Editor’s Letter: Weighing restructuring against millions in fees

Here’s an eye-catching number that helps explain why many LPs hold their noses as they approve fund restructurings and give GPs more time to harvest investments in funds that may not earn a return for existing investors:

First Reserve has collected more than $500 million in fees in Fund XI, which closed on $7.8 billion in 2006, according to CalPERS private equity chief Real Desrochers in a letter to First Reserve.

This, along with fee streams from subsequent funds, should be more than enough for the firm to manage down assets in Fund XI during its natural term, which ends this year but comes with two one-year extensions.

Desrochers, in a letter obtained by Buyouts from outside sources, argued that the restructuring proposal primarily benefits First Reserve and the secondary buyers in the deal, and not existing investors, who are not expected to get a return on Fund XI.
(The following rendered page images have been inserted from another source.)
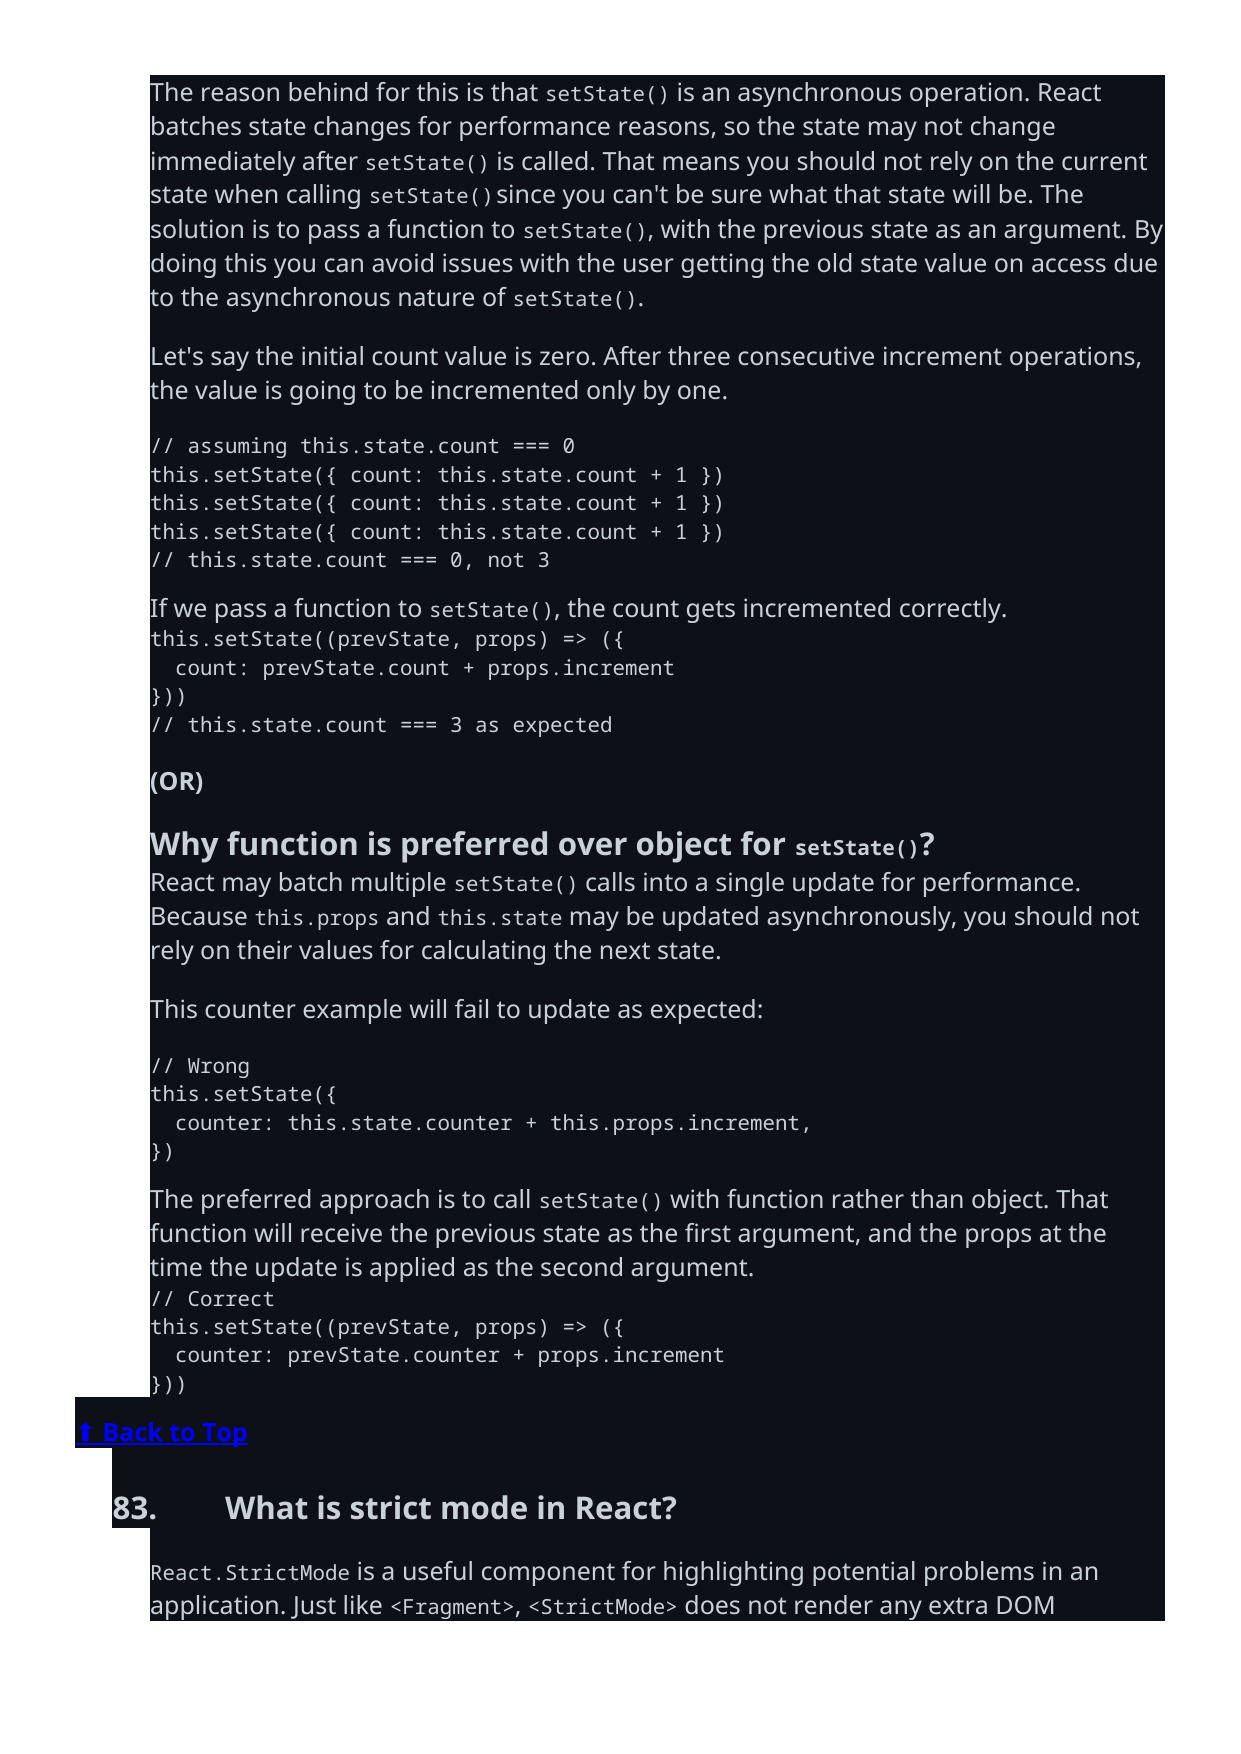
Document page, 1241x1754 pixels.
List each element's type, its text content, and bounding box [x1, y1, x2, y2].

text React may batch multiple setState() calls into a single update for performance. Because this.props and this.state may be updated asynchronously, you should not rely on their values for calculating the next state. [150, 865, 1165, 967]
text // this.state.count === 0, not 3 [150, 545, 1165, 574]
text this.setState({ count: this.state.count + 1 }) [150, 488, 1165, 517]
text counter: this.state.counter + this.props.increment, [150, 1108, 1165, 1136]
text // this.state.count === 3 as expected [150, 710, 1165, 738]
text If we pass a function to setState(), the count gets incremented correctly. [150, 590, 1165, 624]
text this.setState({ [150, 1079, 1165, 1108]
text The preferred approach is to call setState() with function rather than object. That function will receive the previous state as the first argument, and the props at the time the update is applied as the second argument. [150, 1182, 1165, 1284]
text })) [150, 1369, 1165, 1397]
text ⬆ Back to Top [75, 1414, 1165, 1448]
text The reason behind for this is that setState() is an asynchronous operation. React batches state changes for performance reasons, so the state may not change immediately after setState() is called. That means you should not rely on the current state when calling setState() since you can't be sure what that state will be. The solution is to pass a function to setState(), with the previous state as an argument. By doing this you can avoid issues with the user getting the old state value on access due to the asynchronous nature of setState(). [150, 75, 1165, 313]
text this.setState({ count: this.state.count + 1 }) [150, 517, 1165, 545]
text (OR) [150, 763, 1165, 797]
text })) [150, 681, 1165, 710]
text // assuming this.state.count === 0 [150, 432, 1165, 460]
text counter: prevState.counter + props.increment [150, 1341, 1165, 1369]
text // Correct [150, 1284, 1165, 1312]
text count: prevState.count + props.increment [150, 653, 1165, 681]
text Let's say the initial count value is zero. After three consecutive increment operations, the value is going to be incremented only by one. [150, 338, 1165, 407]
text this.setState((prevState, props) => ({ [150, 1312, 1165, 1341]
text this.setState((prevState, props) => ({ [150, 624, 1165, 653]
text }) [150, 1136, 1165, 1165]
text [150, 1553, 1165, 1621]
list What is strict mode in React? [112, 1486, 1165, 1528]
text Why function is preferred over object for setState()? [150, 822, 1165, 865]
text This counter example will fail to update as expected: [150, 992, 1165, 1026]
text // Wrong [150, 1051, 1165, 1079]
text this.setState({ count: this.state.count + 1 }) [150, 460, 1165, 488]
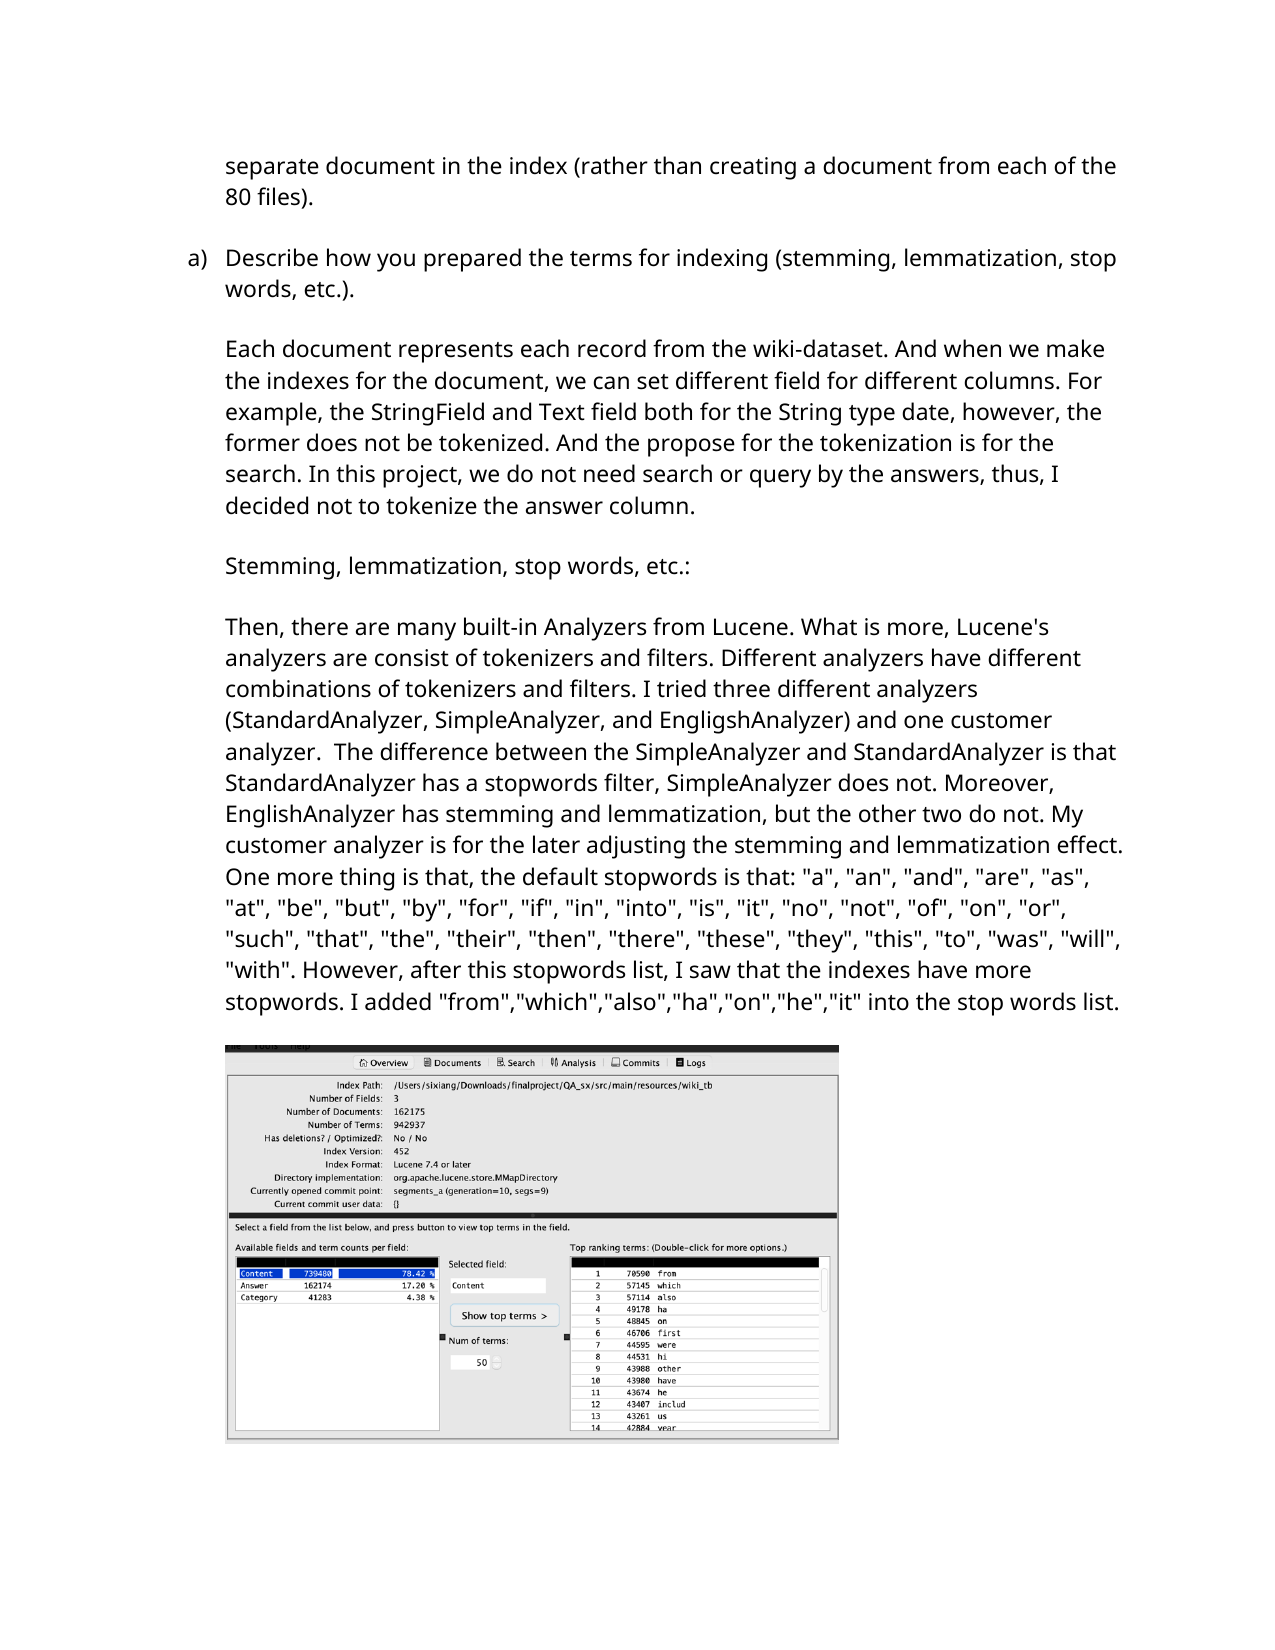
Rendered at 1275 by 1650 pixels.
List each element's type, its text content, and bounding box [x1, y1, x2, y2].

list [187, 150, 1125, 212]
text Each document represents each record from the wiki-dataset. And when we make the indexes for the document, we can set different field for different columns. For example, the StringField and Text field both for the String type date, however, the former does not be tokenized. And the propose for the tokenization is for the search. In this project, we do not need search or query by the answers, thus, I decided not to tokenize the answer column. [225, 333, 1125, 521]
list Describe how you prepared the terms for indexing (stemming, lemmatization, stop words, etc.). [187, 242, 1125, 304]
text Stemming, lemmatization, stop words, etc.: [225, 550, 1125, 581]
text Then, there are many built-in Analyzers from Lucene. What is more, Lucene's analyzers are consist of tokenizers and filters. Different analyzers have different combinations of tokenizers and filters. I tried three different analyzers (StandardAnalyzer, SimpleAnalyzer, and EngligshAnalyzer) and one customer analyzer. The difference between the SimpleAnalyzer and StandardAnalyzer is that StandardAnalyzer has a stopwords filter, SimpleAnalyzer does not. Moreover, EnglishAnalyzer has stemming and lemmatization, but the other two do not. My customer analyzer is for the later adjusting the stemming and lemmatization effect. One more thing is that, the default stopwords is that: "a", "an", "and", "are", "as", "at", "be", "but", "by", "for", "if", "in", "into", "is", "it", "no", "not", "of", "on", "or", "such", "that", "the", "their", "then", "there", "these", "they", "this", "to", "was", "will", "with". However, after this stopwords list, I saw that the indexes have more stopwords. I added "from","which","also","ha","on","he","it" into the stop words list. [225, 610, 1125, 1017]
picture [225, 1045, 839, 1444]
Desrochers’s point is that with all the fees the firm has collected over the years, the restructuring should not be necessary to keep the investment team motivated to manage down the fund in its natural course.

His argument makes sense, but the other side of this is that Fund XI has remaining value, which needs to be managed out to maximize value for investors. The firm shouldn’t be rushed to exit remaining investments, especially into today’s market, which many believe is at or near the bottom.

The term on the restructuring would give First Reserve another four years to manage out Fund XI, ample time to find the best value for the remaining investments.

For LPs, this is a tough situation: Do you force the GP to find exits for older investments perhaps prematurely, considering the tough energy environment? Or do you give the manager more time as well as reset management fees and a chance for carried interest despite failing to earn a return on the fund after 10 years?

To be clear, this deal proposes to enable existing LPs to roll their interests into the restructured fund on a no-fee, no-carried-interest basis. Only the new investors, which include Pantheon and Intermediate Capital Group, would pay management fees and carry. Existing LPs could also choose to sell, and it’s not clear at what price they could exit their holdings.

It’s a situation many LPs have encountered, and will continue to deal with as long as PE managers promise to invest a fund in 10 years and fail to live up to their promises. And let’s be honest: LPs to some extent have only themselves to blame in situations like this. They agreed to the terms, they chose the manager, and they failed to secure some sort of end-of-fund-life protection to force the GP to close the fund at the end of the 10- or 12-year life.

Restructurings are here to stay, and the problem of long-lived funds, even zombie funds — run by managers with no hope of raising a new fund — is not going away. They have been a much more significant part of the secondary market, and in fact have helped drive overall volume. Several big-name firms, including Lee Equity and Irving Place Capital, have been through restructurings. JC Flowers & Co  also recently completed a restructuring of its second fund, which has underperformed.

Several more firms are considering restructuring or some other form of liquidity option for limited partners looking for exits in funds that are living beyond their contractual terms, sources have said in recent interviews.

It’s a solution to a problem — the problem of funds that just won’t close down, despite living for 10 or more years. It’s just a choice many LPs have to make while holding their noses.